Recently while working on some analysis for a client looking into product development within the International Large Cap Equity, I was surprised to see that post negotiated fees in the mandate had actually increased during the first half of 2020.
Previously we have noted fee reductions across all developed markets, as expected. Using Fee Analyzer to compare the post-negotiated fees (across all plan types and mandate sizes) of newly created accounts for the three years ending December 2016 to December 2019 we witnessed a fee reduction in this space. At the median level the post negotiated fees dropped 4%, from 70 to 67.5 basis points. (At the 25th and 5th percentiles the fee compression was 5% and 8% respectively.) We have also noticed a similar compression in stated fees on the Investment Metrics Global Database for International Equity products ($25m) of roughly 4% for products that had updated their fee schedules in 2020 compared to 2019.
When I compared the post-negotiated fees for new International Large Cap Equity accounts in 2020 to new accounts in 2019 however, the fees increased. The median fee for new accounts in 2020 (across all plan types and mandate sizes) was 73.3 basis points which is a 5 basis point, or a 7% increase, from 2019. While the highest fee ranges remained unchanged, at the lowest fee levels we saw a more dramatic increase from 24 to 44 basis points.
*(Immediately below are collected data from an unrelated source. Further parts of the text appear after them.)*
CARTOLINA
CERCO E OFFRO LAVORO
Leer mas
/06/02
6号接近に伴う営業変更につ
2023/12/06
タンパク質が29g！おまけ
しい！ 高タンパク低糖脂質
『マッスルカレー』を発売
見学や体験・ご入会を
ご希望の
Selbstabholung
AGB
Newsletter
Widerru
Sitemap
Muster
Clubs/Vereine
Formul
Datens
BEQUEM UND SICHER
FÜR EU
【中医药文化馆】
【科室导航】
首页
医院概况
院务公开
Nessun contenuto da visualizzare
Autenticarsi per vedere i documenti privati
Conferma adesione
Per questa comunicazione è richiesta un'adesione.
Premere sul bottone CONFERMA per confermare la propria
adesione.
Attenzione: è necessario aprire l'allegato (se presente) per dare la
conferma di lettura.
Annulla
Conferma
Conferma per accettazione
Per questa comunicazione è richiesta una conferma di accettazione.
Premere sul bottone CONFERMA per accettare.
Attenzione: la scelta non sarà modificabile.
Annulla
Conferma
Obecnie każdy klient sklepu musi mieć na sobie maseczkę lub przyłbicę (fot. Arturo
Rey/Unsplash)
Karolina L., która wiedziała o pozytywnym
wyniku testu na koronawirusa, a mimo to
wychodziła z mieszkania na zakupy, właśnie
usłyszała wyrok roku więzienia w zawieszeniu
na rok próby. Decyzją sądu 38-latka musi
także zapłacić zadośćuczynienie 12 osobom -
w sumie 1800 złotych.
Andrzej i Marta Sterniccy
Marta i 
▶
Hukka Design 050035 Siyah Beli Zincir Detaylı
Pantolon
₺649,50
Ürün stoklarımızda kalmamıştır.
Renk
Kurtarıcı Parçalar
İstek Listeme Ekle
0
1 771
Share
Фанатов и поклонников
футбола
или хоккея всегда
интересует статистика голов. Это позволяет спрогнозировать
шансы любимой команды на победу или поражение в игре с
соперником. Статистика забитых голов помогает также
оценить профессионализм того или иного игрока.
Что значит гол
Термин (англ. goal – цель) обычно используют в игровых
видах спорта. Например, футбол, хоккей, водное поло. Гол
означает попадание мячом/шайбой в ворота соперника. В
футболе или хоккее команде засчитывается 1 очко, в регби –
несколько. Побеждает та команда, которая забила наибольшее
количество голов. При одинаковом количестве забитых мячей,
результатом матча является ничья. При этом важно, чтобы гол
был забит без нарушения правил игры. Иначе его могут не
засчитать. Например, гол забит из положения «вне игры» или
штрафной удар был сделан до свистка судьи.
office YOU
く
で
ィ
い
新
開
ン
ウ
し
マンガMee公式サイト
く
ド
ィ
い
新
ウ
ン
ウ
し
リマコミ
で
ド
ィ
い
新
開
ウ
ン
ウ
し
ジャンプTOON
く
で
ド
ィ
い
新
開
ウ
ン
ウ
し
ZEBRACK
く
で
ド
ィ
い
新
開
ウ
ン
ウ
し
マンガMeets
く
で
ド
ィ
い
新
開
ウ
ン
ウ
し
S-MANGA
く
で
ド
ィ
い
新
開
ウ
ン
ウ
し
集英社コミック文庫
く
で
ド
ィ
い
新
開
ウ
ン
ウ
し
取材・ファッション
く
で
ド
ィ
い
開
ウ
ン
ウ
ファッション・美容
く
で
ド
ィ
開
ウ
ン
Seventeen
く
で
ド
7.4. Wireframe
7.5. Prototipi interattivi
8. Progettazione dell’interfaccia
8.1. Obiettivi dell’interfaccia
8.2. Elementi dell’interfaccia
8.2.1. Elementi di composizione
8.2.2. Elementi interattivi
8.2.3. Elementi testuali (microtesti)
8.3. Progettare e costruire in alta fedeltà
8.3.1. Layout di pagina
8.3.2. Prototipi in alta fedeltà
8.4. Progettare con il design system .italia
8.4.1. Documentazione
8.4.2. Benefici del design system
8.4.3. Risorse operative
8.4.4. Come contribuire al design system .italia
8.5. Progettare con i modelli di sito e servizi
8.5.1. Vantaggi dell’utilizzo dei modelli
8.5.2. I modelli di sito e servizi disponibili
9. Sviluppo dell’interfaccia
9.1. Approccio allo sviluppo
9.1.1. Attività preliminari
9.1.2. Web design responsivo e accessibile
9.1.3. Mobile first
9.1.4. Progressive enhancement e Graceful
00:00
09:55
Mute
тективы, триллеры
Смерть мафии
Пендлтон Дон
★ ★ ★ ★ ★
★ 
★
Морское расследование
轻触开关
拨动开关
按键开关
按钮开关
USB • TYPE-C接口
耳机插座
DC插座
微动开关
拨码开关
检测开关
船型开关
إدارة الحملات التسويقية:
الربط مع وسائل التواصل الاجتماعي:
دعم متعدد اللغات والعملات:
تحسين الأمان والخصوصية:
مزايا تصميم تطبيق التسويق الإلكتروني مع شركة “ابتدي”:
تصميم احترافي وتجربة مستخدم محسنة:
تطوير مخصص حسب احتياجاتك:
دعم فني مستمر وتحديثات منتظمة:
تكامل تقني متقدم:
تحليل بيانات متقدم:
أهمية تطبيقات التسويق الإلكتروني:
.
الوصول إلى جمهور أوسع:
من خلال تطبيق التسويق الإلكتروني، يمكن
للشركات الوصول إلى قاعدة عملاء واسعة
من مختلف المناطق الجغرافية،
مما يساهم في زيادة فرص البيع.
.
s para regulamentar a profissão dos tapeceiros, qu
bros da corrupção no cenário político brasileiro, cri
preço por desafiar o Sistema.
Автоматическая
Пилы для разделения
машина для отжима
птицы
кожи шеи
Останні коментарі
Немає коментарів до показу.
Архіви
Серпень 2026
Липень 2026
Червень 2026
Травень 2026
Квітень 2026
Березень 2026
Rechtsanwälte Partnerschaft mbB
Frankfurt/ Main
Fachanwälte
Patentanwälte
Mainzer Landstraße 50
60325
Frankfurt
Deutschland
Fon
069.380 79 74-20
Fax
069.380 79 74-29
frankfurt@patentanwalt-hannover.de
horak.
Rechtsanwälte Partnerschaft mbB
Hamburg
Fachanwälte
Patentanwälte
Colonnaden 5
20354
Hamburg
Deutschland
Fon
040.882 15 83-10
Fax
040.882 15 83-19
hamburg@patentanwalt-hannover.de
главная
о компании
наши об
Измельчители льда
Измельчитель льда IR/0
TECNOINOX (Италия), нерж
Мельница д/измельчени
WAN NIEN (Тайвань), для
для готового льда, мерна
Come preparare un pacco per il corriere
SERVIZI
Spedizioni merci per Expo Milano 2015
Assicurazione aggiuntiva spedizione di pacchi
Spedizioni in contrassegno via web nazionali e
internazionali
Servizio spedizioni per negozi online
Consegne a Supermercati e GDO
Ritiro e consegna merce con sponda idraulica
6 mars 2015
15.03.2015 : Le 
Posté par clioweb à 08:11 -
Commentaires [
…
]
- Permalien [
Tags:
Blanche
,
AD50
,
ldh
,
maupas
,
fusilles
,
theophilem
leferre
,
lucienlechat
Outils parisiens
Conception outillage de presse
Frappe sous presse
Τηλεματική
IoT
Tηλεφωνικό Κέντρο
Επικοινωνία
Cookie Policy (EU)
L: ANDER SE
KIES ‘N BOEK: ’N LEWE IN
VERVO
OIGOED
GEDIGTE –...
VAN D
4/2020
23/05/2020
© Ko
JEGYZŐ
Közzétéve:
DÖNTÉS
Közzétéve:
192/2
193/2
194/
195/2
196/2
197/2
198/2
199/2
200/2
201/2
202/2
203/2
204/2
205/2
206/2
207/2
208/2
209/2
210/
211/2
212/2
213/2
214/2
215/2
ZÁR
Diving into the data, we found that there were two components driving the fee increase. For one, there was a greater percentage of new mandates awarded to fundamental managers in 2020, who are typically paid a premium compared to quants. The other was the size of the mandates awarded. During the first half of 2020 there was an 8% increase in smaller mandates less than $25m and a 9% decrease in mandates over $100m.
The median fee for a portfolio over $100m is 18% less than a mandate under $50m. During the first half of 2020 89% of the new accounts were less $50m compared to 72% in 2019.